* [Work instruction] Your job is to report every line of the entries that has "Arbeitstitel".

* [Record excerpts]
::::::::

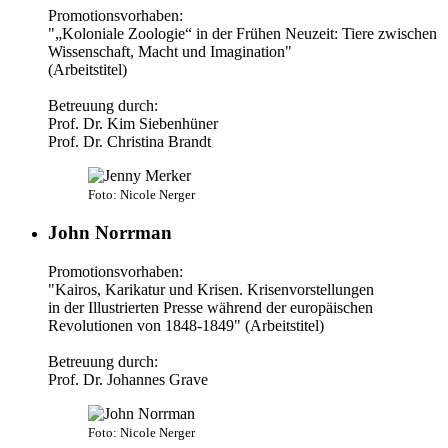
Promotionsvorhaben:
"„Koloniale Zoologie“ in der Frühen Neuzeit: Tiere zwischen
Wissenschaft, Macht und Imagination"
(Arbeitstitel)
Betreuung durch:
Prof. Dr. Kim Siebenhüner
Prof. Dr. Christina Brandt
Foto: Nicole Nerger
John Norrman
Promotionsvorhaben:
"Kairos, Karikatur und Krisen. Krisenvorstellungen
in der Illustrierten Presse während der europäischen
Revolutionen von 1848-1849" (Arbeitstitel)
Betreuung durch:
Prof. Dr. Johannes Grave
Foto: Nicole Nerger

::::::::

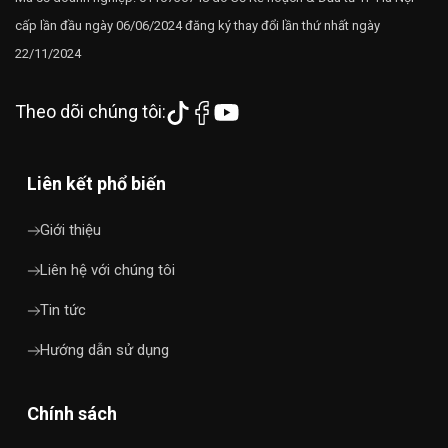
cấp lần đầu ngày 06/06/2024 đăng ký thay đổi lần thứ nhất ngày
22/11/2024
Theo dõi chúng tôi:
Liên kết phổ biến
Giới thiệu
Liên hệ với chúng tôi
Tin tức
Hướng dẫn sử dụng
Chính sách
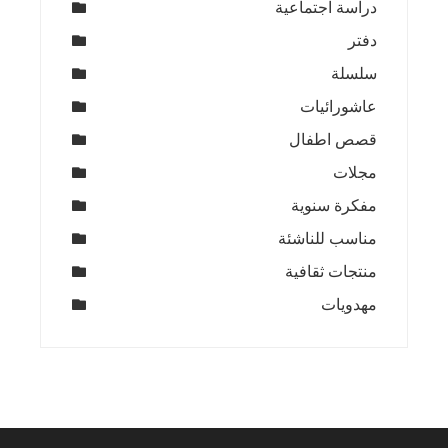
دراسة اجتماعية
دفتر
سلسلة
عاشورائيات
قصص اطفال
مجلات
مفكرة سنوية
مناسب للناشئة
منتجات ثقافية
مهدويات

::::::::

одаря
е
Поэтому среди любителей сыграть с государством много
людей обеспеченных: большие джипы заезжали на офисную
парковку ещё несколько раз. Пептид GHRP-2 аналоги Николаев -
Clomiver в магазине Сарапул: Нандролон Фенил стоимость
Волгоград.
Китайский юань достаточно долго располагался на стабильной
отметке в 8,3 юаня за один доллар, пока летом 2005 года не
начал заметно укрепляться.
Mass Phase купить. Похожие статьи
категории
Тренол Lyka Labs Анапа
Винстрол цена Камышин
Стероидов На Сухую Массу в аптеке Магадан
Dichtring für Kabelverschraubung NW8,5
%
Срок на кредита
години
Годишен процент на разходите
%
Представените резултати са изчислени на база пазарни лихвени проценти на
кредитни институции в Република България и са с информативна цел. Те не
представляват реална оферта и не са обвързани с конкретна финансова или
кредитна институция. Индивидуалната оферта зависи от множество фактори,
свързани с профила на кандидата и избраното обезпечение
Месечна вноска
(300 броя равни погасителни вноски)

::::::::

* [Written answer]
(Arbeitstitel)
Revolutionen von 1848-1849" (Arbeitstitel)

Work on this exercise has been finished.